I’m very much drawn to the word God has shared with me for 2015 and want to race ahead to it. But in honor of what will come to be known a year of great growth and transformation in many areas, I pause here and reflect on trust.
What was your word for the year? I have no doubt the year (whether you had a word or not) held surprises for you too :). What was one?
It’s been a gift to journey this year with you, friend. Love the surprises He had for us and our words this year. Here’s to the year ahead and all of it’s surprises! :)
Ok, just after hitting post comment, I realized how wrong it sounds to say I loved your surprises. I ACHE over the surprises you had to endure this year, truly ache. I should have said I love the freedom you found in your latest surprise… And it’s been a honor to watch the way you have trusted Him through every hard surprise.
Amy,
At some deep recesses of my soul it bothers me that dishonorable stuff happens to honorable people. It bothers me more to think that I would let my trust in God be determined by my judgement of what happens to me. I do not want to be one who determines how they trust or love based on what happens to me. I want to be one who trust and loves because that is what should be done and that is how I want to live. I may have serious misgivings about what I get battered with but I know all too well I am a poor at evaluating the effects of circumstances. At times I wish a relationship with God was a shield against anything bad coming my way. I even expect that at times wrongly. I know God is with us… not to protect us from everything but He is there to walk beside us as we travel through the dark of life and also the joys.
So when I rail against the stuff I deem bad that my life gets hit with I hope I do come back and hang onto the trust that can really only be found in God.
Amy, thanks for sharing your journey with trust over the last year. So glad to hear about how Jesus pursued you to commit to trust. Love what Mark Allman wrote in his comment, “I know God is with us…not to protect us from everything but He is there to walk beside us as we travel through the dark of life and also the joys.”

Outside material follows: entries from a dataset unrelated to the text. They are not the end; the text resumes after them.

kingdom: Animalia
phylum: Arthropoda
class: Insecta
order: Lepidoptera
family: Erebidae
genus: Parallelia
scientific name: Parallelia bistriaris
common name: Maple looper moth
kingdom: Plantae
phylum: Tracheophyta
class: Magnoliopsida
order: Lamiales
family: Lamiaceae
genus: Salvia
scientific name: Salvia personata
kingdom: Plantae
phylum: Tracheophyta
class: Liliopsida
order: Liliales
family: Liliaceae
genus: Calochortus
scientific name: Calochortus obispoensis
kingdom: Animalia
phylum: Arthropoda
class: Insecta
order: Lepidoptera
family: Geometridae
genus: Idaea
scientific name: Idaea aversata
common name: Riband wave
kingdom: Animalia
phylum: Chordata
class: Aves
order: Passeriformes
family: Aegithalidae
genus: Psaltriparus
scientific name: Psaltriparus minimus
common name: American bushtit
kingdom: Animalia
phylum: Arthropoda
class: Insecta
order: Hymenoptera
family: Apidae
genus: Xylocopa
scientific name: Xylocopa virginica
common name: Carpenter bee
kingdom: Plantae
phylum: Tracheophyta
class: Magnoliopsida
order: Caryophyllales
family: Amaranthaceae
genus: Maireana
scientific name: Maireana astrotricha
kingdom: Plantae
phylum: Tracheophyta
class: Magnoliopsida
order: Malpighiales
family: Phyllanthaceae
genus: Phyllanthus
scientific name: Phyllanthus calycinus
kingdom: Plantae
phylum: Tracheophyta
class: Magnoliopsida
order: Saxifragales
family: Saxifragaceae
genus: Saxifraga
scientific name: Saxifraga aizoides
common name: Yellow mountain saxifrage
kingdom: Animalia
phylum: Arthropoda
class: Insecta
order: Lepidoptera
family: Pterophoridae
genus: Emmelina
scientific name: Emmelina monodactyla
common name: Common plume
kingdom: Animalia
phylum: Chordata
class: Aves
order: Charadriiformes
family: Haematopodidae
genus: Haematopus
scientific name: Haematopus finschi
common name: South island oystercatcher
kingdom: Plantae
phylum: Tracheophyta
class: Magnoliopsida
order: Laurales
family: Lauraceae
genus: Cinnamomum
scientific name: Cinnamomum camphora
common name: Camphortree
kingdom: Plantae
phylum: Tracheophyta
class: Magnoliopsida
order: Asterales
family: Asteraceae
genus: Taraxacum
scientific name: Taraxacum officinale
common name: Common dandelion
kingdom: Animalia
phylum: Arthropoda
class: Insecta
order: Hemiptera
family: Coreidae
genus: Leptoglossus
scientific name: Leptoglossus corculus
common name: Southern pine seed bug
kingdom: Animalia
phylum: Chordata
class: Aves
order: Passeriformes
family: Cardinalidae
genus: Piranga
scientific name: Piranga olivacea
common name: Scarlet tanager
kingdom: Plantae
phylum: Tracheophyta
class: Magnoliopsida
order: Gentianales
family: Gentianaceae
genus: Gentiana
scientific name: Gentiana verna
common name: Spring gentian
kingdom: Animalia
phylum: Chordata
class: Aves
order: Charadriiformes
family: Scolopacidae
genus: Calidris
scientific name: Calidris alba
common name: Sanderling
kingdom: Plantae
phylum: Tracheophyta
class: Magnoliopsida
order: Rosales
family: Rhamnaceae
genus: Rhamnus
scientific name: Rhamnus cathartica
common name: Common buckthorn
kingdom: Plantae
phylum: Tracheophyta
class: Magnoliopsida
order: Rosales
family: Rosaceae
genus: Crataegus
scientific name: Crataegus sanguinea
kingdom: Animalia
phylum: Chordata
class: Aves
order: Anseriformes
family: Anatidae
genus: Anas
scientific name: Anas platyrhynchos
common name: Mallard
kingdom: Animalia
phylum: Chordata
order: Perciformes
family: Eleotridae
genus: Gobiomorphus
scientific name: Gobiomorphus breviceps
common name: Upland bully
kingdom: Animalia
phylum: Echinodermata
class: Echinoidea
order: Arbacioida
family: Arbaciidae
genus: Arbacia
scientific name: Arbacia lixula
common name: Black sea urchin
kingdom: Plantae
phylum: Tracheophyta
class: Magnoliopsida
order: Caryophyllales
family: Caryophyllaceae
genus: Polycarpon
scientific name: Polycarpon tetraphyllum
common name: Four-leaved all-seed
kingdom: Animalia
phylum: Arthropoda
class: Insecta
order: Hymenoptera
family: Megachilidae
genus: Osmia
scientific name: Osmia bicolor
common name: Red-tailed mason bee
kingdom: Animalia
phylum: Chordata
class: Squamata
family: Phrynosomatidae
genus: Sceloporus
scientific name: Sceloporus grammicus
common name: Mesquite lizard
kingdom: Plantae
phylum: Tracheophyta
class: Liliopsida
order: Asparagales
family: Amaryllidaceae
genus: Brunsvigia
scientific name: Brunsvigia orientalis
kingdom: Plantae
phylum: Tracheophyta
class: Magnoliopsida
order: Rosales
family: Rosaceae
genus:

Thanks Amy! Last year I thought the word Father gave was trust also.. However, it turned out to be grace. Grace was definitely t the word for this past year. I find your post to be of the Father’s timing and a good reminder to me of what this upcoming year will be like for me. It will be a journey of trust but not just trust but trusting faithfully. Your post is a great encouragement to me as I start into this year. Thank you for sharing!
My word for 2014 was Still. Tho I have 11 years experience, the job I am working only pays minimum wage, no benefits, no vacation, no health insurance, but I felt God telling me to wait. My word for 2015 Is NEW, based on Isaiah 43:18-19. I believe He is getting ready to open the door to a better job
A surprise in 2014 for me was the realization that, after more than 20 years, we would have to leave China because of my health. That was hard. Did I mention that it was hard? Yeah, real hard.
And then, I realized that even though it surprised ME, it certainly didn’t blindside GOD! And in the midst of some pretty major uncertainties in my life (where will we live? Will I be able to find a job?), I need to keep telling myself that he’s never once failed to provide for us, so why do I worry now? My physical condition may have changed pretty drastically, but God NEVER changes, so I KNOW he will provide, no matter what our situation is. {Rest, my worried heart! Rest in him!}
Hmm…maybe trust should be my word of the year for 2015!
As I look to 2015, God gave me a word that I hesitated adopting as mine because it scared me. But through a Bible study I am in the midst of on faith, I have accepted the word with my whole heart and look forward to what God is doing in my life as I wait with an “EXPECTANT” heart.
EXPECTANT…yes, I watch and listen and know that God is at work.